[Records]
* begin *

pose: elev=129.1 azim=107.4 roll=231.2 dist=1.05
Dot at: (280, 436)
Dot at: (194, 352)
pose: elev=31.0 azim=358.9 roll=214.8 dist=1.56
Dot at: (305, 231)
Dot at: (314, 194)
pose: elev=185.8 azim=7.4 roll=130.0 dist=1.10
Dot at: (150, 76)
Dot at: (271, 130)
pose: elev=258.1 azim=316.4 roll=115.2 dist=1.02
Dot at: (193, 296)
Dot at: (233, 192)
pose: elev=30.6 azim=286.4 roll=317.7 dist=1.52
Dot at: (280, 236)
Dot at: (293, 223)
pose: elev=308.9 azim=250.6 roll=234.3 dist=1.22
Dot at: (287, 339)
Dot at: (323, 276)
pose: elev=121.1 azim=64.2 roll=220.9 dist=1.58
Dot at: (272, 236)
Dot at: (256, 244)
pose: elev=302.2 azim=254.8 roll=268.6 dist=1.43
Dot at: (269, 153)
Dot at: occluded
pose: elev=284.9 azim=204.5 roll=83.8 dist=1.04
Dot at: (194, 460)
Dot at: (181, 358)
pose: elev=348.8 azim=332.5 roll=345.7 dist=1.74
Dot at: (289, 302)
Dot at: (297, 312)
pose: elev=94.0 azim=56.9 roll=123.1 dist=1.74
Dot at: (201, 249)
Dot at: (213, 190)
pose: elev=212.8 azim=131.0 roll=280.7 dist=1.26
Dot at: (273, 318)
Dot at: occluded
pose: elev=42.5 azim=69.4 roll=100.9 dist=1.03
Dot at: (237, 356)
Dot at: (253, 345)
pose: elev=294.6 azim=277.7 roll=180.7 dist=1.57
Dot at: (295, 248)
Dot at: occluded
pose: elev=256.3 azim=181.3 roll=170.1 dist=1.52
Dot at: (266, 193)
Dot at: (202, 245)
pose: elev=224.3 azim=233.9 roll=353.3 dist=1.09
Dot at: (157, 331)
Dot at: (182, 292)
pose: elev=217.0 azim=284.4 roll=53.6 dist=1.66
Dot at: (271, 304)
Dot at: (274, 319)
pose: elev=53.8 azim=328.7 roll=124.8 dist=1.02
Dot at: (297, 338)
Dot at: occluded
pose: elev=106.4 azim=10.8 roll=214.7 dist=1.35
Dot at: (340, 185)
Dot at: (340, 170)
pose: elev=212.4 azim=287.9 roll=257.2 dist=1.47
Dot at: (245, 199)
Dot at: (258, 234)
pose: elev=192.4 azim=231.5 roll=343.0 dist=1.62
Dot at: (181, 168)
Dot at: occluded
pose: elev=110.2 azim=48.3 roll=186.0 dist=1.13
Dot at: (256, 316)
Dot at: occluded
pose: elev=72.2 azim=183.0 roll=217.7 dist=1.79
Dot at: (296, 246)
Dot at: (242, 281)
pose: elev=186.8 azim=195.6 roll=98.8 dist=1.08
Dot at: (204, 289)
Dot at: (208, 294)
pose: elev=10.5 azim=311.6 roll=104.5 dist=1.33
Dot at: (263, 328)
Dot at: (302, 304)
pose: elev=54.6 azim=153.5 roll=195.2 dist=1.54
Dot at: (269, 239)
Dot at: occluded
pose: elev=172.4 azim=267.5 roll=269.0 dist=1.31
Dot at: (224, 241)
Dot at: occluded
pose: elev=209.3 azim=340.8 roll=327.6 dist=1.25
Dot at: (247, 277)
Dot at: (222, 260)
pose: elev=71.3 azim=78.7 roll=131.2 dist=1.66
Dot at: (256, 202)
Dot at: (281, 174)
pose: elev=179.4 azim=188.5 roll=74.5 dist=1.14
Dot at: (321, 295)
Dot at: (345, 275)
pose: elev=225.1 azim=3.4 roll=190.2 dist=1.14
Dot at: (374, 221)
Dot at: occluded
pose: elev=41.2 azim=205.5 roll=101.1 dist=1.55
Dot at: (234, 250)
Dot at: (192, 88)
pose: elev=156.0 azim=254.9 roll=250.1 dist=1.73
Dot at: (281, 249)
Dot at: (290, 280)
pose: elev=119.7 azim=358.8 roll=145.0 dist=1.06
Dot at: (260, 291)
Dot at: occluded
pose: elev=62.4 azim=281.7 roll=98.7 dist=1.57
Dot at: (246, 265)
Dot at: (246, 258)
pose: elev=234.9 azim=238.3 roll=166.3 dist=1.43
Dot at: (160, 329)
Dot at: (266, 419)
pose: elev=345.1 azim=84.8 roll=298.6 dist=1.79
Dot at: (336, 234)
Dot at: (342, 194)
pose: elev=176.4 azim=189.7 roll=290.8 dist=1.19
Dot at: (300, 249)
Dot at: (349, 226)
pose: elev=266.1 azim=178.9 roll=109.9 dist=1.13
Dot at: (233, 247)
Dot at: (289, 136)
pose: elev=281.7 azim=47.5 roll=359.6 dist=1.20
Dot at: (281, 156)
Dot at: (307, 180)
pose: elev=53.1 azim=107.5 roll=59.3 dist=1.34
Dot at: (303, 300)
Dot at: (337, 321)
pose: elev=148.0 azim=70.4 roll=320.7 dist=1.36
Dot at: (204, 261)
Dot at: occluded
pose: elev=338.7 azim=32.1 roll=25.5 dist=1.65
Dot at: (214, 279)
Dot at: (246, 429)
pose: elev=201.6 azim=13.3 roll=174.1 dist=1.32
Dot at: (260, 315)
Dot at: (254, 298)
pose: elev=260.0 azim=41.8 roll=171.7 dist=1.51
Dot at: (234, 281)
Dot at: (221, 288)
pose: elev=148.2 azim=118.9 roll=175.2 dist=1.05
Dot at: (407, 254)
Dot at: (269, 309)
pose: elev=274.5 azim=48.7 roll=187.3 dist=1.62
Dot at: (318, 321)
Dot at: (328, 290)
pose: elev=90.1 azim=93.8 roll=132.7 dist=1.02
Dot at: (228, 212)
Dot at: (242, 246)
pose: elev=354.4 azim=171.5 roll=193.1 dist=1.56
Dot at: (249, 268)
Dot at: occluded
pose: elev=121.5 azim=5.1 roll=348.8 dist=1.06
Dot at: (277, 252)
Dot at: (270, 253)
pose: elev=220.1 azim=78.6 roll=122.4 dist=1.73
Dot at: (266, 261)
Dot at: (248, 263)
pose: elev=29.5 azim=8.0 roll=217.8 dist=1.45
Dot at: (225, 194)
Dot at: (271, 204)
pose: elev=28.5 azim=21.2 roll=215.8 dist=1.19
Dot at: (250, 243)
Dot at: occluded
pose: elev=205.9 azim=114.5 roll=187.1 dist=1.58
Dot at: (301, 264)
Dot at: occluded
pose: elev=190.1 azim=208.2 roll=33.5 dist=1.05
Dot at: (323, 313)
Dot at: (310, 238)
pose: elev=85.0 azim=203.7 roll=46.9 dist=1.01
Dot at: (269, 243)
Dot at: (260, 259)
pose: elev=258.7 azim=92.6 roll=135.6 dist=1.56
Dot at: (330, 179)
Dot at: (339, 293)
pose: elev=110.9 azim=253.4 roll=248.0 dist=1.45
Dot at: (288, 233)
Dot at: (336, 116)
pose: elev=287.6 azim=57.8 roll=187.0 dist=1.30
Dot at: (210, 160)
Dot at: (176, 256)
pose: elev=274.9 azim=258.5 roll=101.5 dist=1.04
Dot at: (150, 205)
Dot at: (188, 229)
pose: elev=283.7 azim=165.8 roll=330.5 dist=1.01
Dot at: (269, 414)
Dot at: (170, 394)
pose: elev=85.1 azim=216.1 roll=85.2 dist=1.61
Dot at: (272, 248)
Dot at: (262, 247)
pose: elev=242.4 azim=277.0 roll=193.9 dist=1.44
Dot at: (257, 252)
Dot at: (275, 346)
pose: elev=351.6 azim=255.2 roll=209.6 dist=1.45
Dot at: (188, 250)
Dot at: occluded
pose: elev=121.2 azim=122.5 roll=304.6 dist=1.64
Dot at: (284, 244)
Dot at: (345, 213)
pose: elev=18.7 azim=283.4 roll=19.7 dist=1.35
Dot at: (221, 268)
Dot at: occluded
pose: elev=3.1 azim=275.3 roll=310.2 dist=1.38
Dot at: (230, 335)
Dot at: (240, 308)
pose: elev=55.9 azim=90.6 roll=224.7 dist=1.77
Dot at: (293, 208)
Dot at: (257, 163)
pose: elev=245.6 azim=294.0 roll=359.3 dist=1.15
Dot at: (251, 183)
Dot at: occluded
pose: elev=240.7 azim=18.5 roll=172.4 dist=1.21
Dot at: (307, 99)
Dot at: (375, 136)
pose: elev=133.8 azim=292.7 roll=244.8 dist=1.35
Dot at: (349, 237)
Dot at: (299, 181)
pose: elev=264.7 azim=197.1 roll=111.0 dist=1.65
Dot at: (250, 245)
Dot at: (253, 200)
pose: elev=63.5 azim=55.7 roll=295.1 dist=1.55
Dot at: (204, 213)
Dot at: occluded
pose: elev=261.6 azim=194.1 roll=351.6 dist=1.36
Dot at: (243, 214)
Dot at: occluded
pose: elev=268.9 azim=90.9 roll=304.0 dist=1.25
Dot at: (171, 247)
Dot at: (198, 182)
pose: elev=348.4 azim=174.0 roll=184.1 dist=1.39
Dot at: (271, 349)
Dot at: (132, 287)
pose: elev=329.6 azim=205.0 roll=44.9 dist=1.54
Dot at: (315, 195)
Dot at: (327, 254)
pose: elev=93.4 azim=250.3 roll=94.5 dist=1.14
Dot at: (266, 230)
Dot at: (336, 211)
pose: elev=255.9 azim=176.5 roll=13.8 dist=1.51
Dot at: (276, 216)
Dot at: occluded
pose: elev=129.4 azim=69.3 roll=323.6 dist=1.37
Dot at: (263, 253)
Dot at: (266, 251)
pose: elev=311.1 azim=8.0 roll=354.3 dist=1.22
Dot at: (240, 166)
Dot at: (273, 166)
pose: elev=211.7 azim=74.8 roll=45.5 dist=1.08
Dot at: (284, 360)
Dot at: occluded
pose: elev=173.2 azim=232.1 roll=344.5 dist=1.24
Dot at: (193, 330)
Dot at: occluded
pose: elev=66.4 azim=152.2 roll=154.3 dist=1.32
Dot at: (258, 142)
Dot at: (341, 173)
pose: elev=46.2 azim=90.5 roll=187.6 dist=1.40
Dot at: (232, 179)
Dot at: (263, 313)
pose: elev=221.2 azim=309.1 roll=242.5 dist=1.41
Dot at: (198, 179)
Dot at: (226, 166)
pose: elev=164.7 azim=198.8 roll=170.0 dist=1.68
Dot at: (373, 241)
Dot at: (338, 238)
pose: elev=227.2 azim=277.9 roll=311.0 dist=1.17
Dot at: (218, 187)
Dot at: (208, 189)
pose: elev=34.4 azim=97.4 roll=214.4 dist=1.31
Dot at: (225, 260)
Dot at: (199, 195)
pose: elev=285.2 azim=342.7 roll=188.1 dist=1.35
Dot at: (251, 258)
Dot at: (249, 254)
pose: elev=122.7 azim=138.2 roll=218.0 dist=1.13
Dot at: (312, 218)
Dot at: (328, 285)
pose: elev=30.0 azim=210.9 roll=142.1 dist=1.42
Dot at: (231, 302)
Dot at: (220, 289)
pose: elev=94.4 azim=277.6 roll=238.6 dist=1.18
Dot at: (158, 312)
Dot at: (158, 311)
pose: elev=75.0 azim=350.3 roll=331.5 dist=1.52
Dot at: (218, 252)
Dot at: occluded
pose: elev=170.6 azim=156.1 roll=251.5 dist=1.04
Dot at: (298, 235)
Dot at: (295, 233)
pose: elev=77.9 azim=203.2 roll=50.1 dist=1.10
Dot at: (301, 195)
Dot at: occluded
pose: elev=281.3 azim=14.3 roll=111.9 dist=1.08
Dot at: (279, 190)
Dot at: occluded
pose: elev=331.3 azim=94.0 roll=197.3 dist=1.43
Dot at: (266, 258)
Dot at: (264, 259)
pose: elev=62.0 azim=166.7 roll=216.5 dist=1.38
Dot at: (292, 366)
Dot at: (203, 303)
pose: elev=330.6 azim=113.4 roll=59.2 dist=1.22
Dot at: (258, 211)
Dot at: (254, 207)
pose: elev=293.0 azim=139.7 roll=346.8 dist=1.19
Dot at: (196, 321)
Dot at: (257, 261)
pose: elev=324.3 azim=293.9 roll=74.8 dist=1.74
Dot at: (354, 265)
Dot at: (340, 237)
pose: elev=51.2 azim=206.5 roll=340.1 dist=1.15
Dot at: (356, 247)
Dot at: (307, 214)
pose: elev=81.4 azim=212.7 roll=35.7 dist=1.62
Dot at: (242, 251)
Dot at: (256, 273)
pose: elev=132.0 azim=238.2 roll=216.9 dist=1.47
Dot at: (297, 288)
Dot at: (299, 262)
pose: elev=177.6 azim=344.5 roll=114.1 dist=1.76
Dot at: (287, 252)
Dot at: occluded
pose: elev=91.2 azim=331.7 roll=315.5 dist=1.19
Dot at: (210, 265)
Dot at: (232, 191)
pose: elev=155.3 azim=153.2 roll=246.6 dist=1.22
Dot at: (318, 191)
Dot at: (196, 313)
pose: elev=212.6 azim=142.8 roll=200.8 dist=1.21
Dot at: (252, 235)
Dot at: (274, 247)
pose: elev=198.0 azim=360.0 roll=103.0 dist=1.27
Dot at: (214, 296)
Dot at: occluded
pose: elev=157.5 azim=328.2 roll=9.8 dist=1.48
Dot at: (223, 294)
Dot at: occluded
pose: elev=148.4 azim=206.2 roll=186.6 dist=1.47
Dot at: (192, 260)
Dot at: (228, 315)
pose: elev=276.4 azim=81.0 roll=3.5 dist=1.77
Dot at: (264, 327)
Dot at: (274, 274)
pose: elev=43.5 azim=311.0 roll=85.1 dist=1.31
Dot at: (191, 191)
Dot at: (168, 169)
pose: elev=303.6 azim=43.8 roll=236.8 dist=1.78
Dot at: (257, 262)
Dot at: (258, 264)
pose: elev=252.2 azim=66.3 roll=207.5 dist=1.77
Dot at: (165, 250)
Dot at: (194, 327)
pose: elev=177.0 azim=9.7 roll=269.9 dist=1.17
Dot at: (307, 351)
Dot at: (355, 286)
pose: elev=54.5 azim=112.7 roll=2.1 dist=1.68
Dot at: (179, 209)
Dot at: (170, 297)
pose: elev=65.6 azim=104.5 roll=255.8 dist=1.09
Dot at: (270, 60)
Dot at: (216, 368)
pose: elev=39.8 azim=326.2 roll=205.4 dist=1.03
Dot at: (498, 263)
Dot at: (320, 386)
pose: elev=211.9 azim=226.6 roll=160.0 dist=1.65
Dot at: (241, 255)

* end *

Reproduce, character for character, every line of the data above from the line containing "pose: elev=302.2 azim=254.8" down to the line containing "Dot at: (297, 312)", both of those lines included.

[Output of the exercise]
pose: elev=302.2 azim=254.8 roll=268.6 dist=1.43
Dot at: (269, 153)
Dot at: occluded
pose: elev=284.9 azim=204.5 roll=83.8 dist=1.04
Dot at: (194, 460)
Dot at: (181, 358)
pose: elev=348.8 azim=332.5 roll=345.7 dist=1.74
Dot at: (289, 302)
Dot at: (297, 312)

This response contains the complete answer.